Budget will fix problems
The taxpayers of Alabama, aided by Alabama's strongest economy ever, have produced a record $500 million budget surplus in revenue earmarked for education. The biggest battle currently underway in the Legislature is what to do with this one-time surplus in the Education Trust Fund. I urge citizens to follow this debate and get involved, because what the Legislature does with this windfall will have a long-lasting impact on the future of Alabama.
I've proposed directing our education surplus right back into our schools and colleges. Nowhere is the need greater. I've had the opportunity to visit schools all across Alabama, and I've seen schools that are literally falling down around their students. One school I visited in Cherokee County had police tape around some areas because it was unsafe for the children to walk near that part of the school. Several others I visited don't have a fire alarm system. A four-story high school in Tuscaloosa I recently went to doesn't have an elevator, and the principal told me handicapped students sometimes have to be carried up the stairs to get to class. These are just a few examples of school needs we must address..
No one is in a better position to understand how critical our schools' needs are than local school superintendents, and the board of their statewide association - the School Superintendents of Alabama - has unanimously endorsed my proposal. They recognize the tremendous obstacles that unsafe, dilapidated schools pose to children.
Despite the obvious building needs of our schools, there is opposition in the Legislature to putting the education surplus back into our schools. The opponents claim they'd rather “save” the surplus in case of a future emergency.
Actually, what they plan to do is spend this one-time money on the recurring expense of a larger pay raise for education workers. That's a recipe for disaster because it will lead to proration.
My budget proposal fully funds the state's Rainy Day Fund to protect us against proration, it includes a pay raise for teachers, and it still funds the $500 million in school improvements. The opponents of my plan ignore the obvious building needs of our schools today and instead they want to put the surplus into a separate account for future use on larger pay raises.
State government has repeatedly made this mistake in the past. We've put one-time funding into recurring expenses. Then, when the money runs out but the expenses remain, we're forced into proration and have to cut classroom funding.

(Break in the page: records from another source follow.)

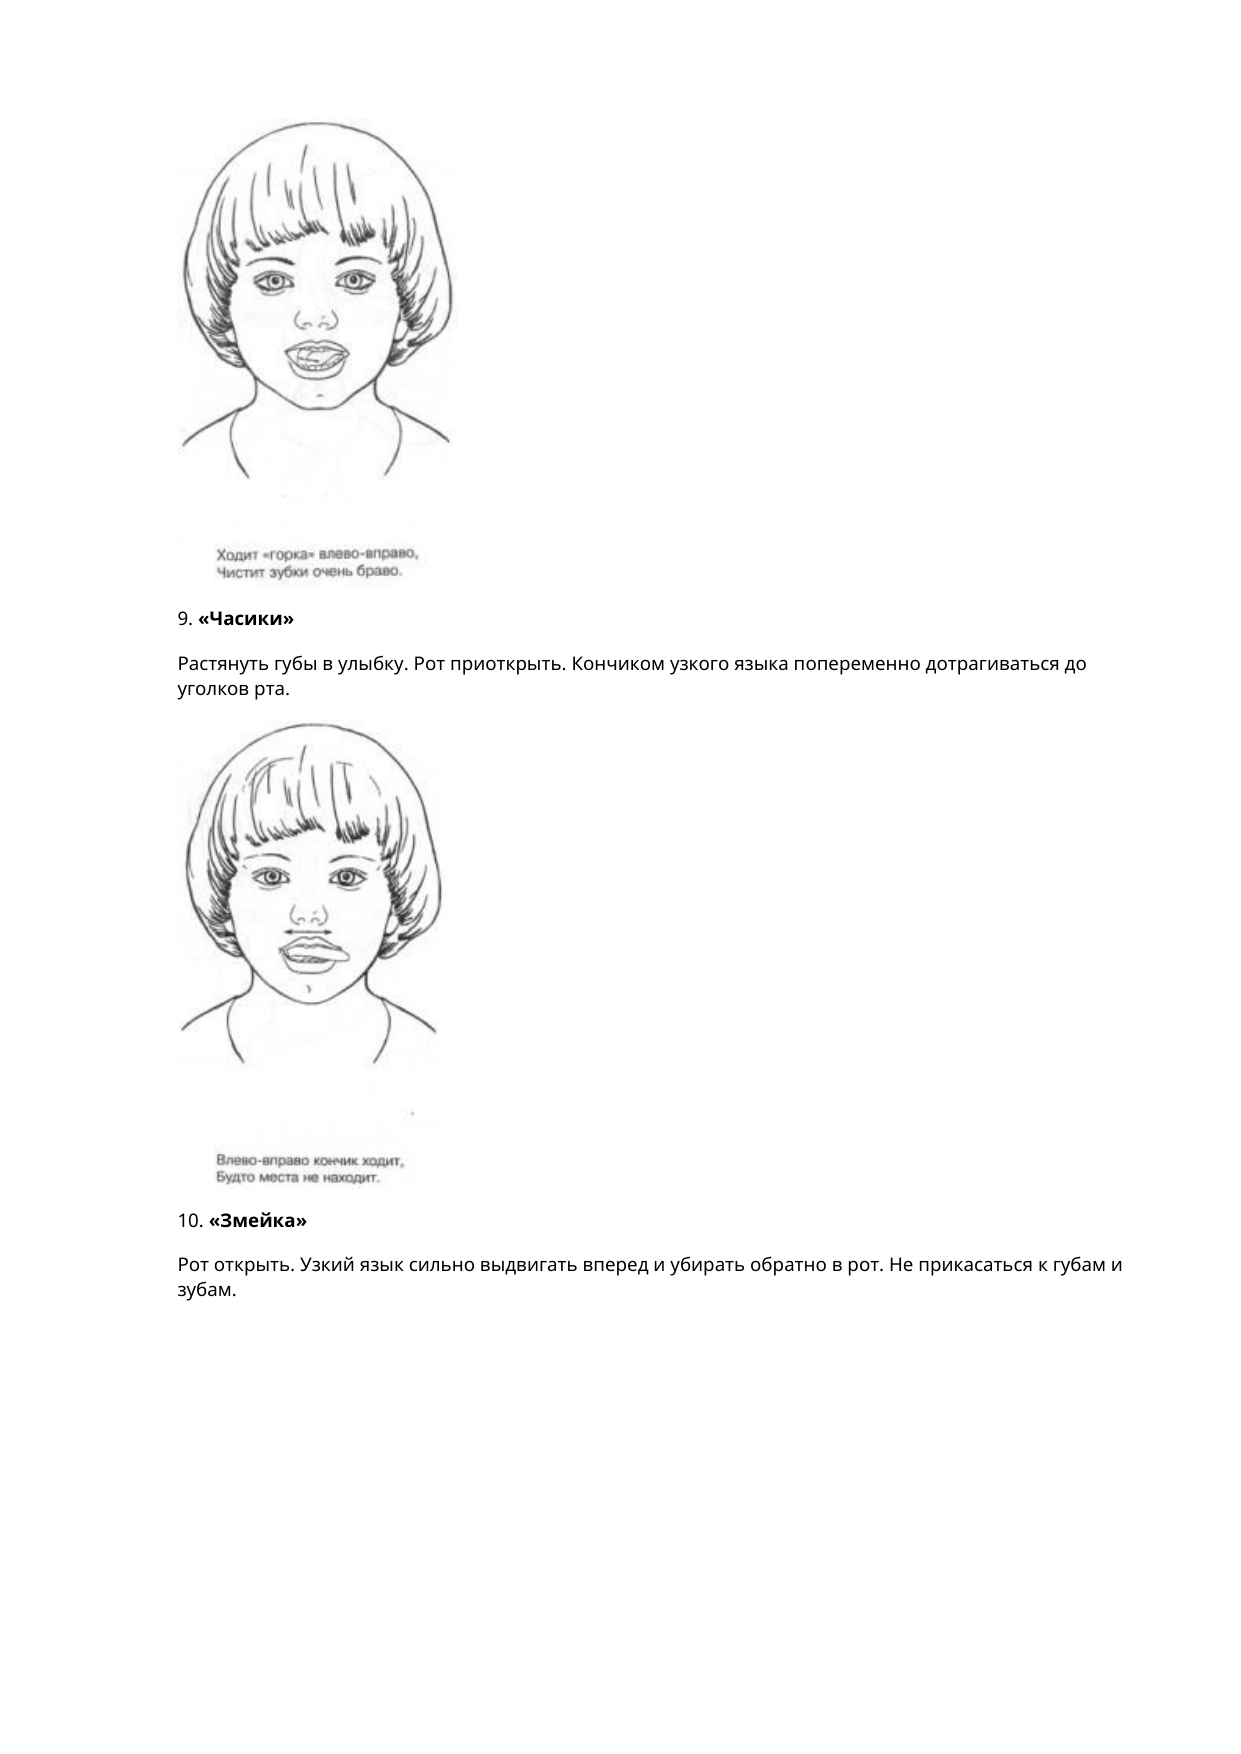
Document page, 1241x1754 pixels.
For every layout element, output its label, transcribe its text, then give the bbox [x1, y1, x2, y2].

text 10. «Змейка» [177, 1207, 1152, 1232]
picture [177, 118, 459, 587]
picture [177, 719, 446, 1189]
text 9. «Часики» [177, 606, 1152, 631]
text Растянуть губы в улыбку. Рот приоткрыть. Кончиком узкого языка попеременно дотрагиваться до уголков рта. [177, 650, 1152, 701]
text Рот открыть. Узкий язык сильно выдвигать вперед и убирать обратно в рот. Не прикасаться к губам и зубам. [177, 1251, 1152, 1302]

It doesn't have to be that way. The best way to protect ourselves against proration is to budget responsibly, and that means we shouldn't spend one-time money on recurring expenses like opponents of my plan want to do.
The education budget I've proposed repays all the money owed to the Rainy Day Fund, bringing it up to its maximum level. This will protect our schools against any unforeseen drop in revenue. My budget also fully funds all the learning requests made by the K-12 system and the higher education system. It fully funds the health insurance program for teachers, and it includes an affordable, well-deserved pay raise for them.

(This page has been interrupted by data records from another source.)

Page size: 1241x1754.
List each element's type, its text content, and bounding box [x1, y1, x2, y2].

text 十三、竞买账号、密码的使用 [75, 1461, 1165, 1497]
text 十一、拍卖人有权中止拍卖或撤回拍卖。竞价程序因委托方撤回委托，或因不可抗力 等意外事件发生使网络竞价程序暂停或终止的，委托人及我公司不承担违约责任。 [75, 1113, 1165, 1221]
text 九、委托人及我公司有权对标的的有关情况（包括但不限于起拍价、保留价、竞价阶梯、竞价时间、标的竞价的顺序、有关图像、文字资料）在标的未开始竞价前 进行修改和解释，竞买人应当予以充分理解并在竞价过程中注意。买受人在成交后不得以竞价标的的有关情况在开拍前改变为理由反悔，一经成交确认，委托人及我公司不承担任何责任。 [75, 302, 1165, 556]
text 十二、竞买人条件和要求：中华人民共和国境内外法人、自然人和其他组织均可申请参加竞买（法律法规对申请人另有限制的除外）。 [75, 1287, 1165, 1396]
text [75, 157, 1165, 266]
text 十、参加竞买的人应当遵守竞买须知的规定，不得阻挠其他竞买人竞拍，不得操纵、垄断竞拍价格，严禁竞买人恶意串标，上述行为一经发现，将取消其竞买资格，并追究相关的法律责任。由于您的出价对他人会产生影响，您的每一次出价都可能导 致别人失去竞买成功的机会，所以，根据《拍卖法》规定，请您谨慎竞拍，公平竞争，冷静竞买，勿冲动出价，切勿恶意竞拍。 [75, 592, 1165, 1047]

Unfortunately, election-year politics pose a real threat to this plan. Opposition to addressing our schools' needs now is being organized by Paul Hubbert, the head of AEA who also serves as the vice chair of the Alabama Democrat Party. Last year, Hubbert's AEA newsletter criticized me for not including more money in the budget to help schools with their repair and maintenance needs. The truth is the money was not available last year to address these problems. Now that the money is available, Hubbert is leading the opposition against using it to help our schools.
This type of partisan politics has held us back for too long. For some in the Legislature, it must be a reflex: “If someone from the other party is for it, then I need to be against it.” When it comes to our children and their ability to learn in a safe, modern school, partisan politics should stop at the school house door. I hope our parents, our teachers, and all Alabamians who agree will let their legislators know how important it is to use these one-time funds to fix our schools.